I stumbled upon Jump Trials during a search for cheap games on the Nintendo eShop. I watched the video provided and was convinced that I’d enjoy the game. It was released on November 15, 2012 and comes from a developer known as G-Style. The game only costs $1.99, and contains the core elements of what make platformers, well, platformers.
The game’s main mode is Trials Mode, which features 100 simplistic arcade-like stages. You start off with the most basic platforming challenges at Level 10 and work your way up to the last level, Level 1. Your main objective in every level of trials mode is to jump on the pink switch; however, first, you must jump over a variety of obstacles. Each level contains 10 different stages that introduce you to new obstacles like icy floors, disappearing blocks, and spikes. The first few stages are easy to let you learn the basics of each obstacle, while the latter stages become much more challenging. Sticking to the theme of 10, each stage must be completed in less than 10 seconds.
In Jump Trials, you control a nameless stickman with only two moves in their repertoire: walking, and jumping. Walking is done simply enough with the D-Pad while jumping is accomplished with the A button. It will take a few stages to get the hang of the controls, mainly because the stickman’s movement is a little slow and the jumping feels a little heavy. You can change directions while jumping, but the stickman falls fast so you’ll have to judge accordingly. After a few stages, I became a platforming master, but the controls still played a small role in my failure during some of the game’s harder stages. Jumping with precision will be the key to clearing many of this game’s obstacles.

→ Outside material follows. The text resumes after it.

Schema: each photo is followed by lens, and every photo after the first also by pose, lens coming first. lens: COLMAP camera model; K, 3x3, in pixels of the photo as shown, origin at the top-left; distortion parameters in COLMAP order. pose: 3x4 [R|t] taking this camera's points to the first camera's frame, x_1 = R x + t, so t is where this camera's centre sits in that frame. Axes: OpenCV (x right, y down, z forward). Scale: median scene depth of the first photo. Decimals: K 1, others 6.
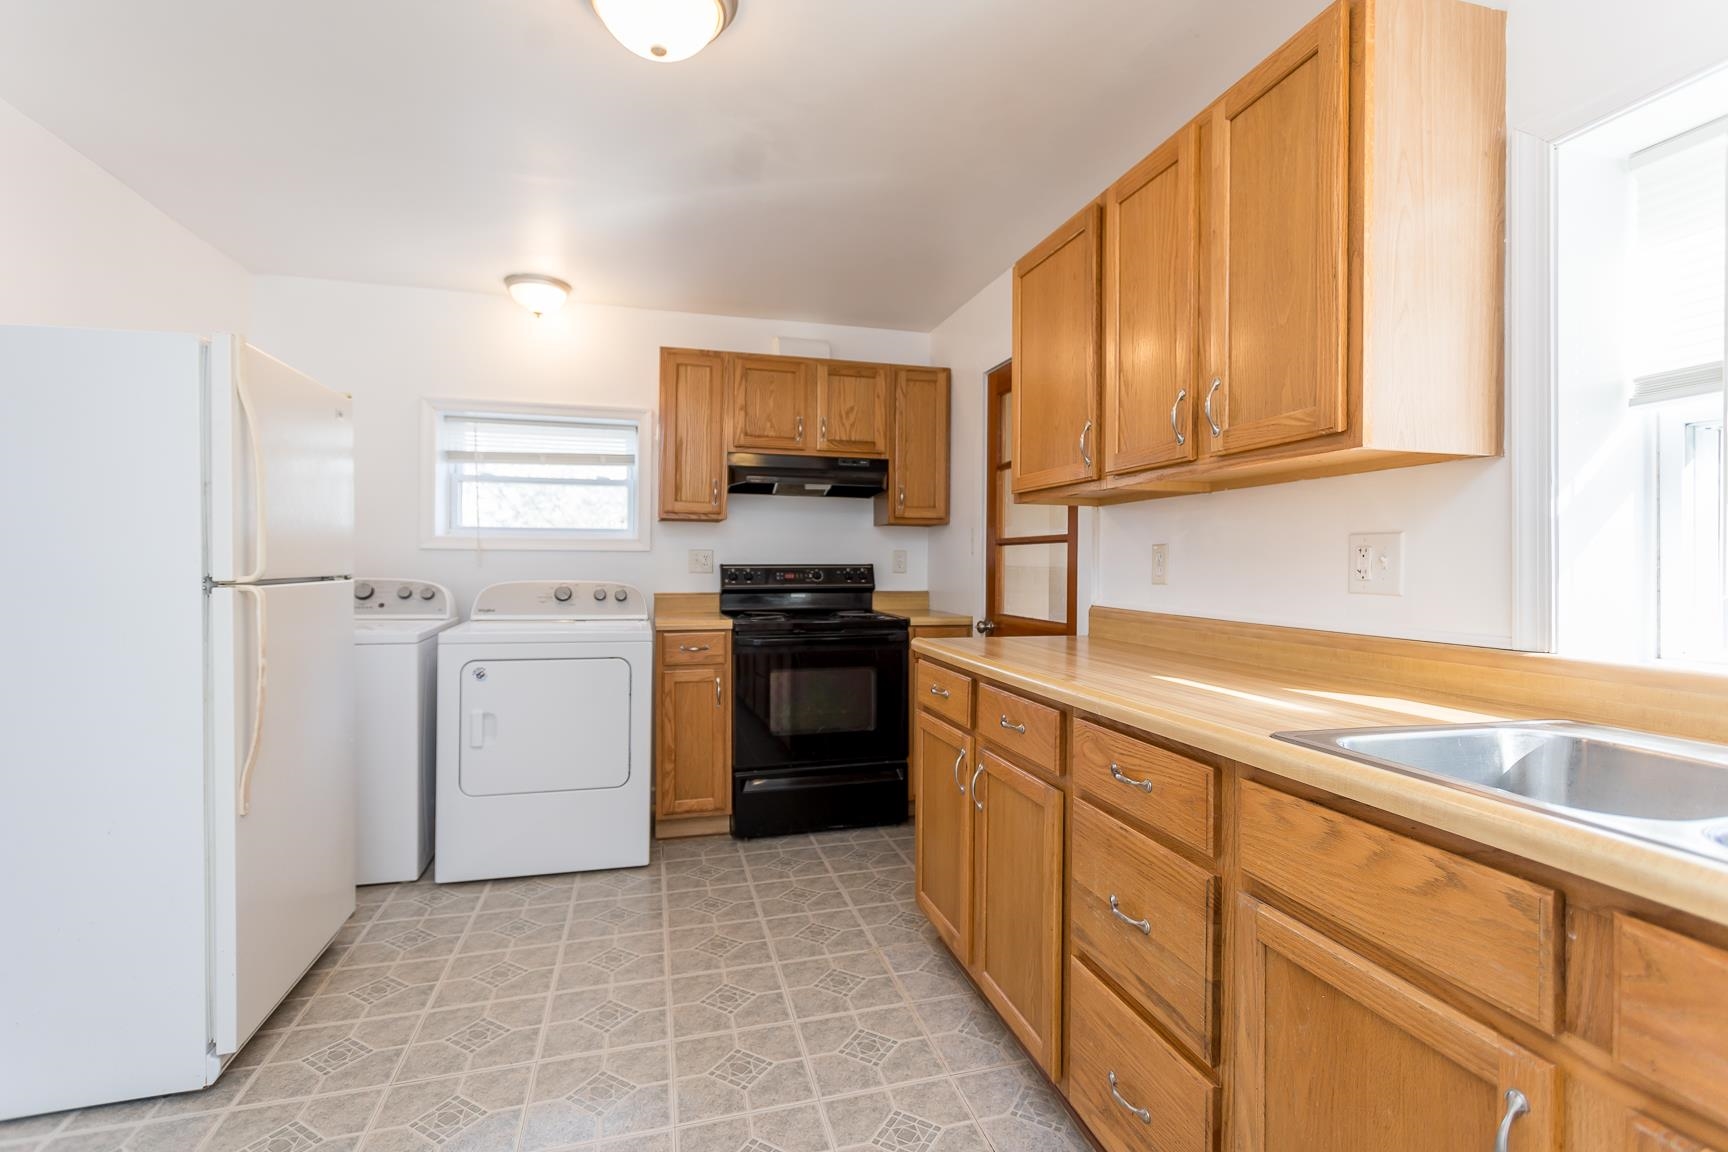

Jump Trials is a fun, yet bare-boned platformer that challenges you to overcome its obstacles without becoming too frustrating.
For the most part, Jump Trials is an extremely easy title, but as I mentioned above, there will be some tricky stages. Regardless, I had a lot of fun with Jump Trials, especially in the game’s Challenge Mode. In this mode, you are challenged to collect three medals (bronze, silver, and gold) and jump on the switch before the timer expires. While it isn’t necessary that you collect all three medals, you will be rewarded with a golden crown if you do. Getting the gold crowns on every level is much more challenging than completing the main game, and twice as fun. Levels will only become available when they are completed in Trials Mode.
Visually, Jump Trials continues its bare necessities approach with very simplistic graphics. The main character is a stickman and it doesn’t really get much more basic than that. The levels are comprised of generic looking platforms and obstacles, as well as bland backgrounds. It would have been nice if G-Style cranked up the presentation factor a little bit. Sound wise, there isn’t a whole lot to say. There are only a few tracks, all of which are OK, but they repeat often. Again, it would have been nice to see G-Style put a little more effort into the non-gameplay aspects of its game.
Jump Trials is a fun, yet bare-boned platformer that challenges you to overcome its obstacles without becoming too frustrating. Its simplistic approach definitely works in its favour, but more effort in the visuals and soundtrack would be welcomed. Jump Trials will take just a little over two hours to fully complete, which amounts to about a dollar an hour. I’d recommended this to fans of the platformer genre, especially if you’re looking for a pick-up-and-play experience.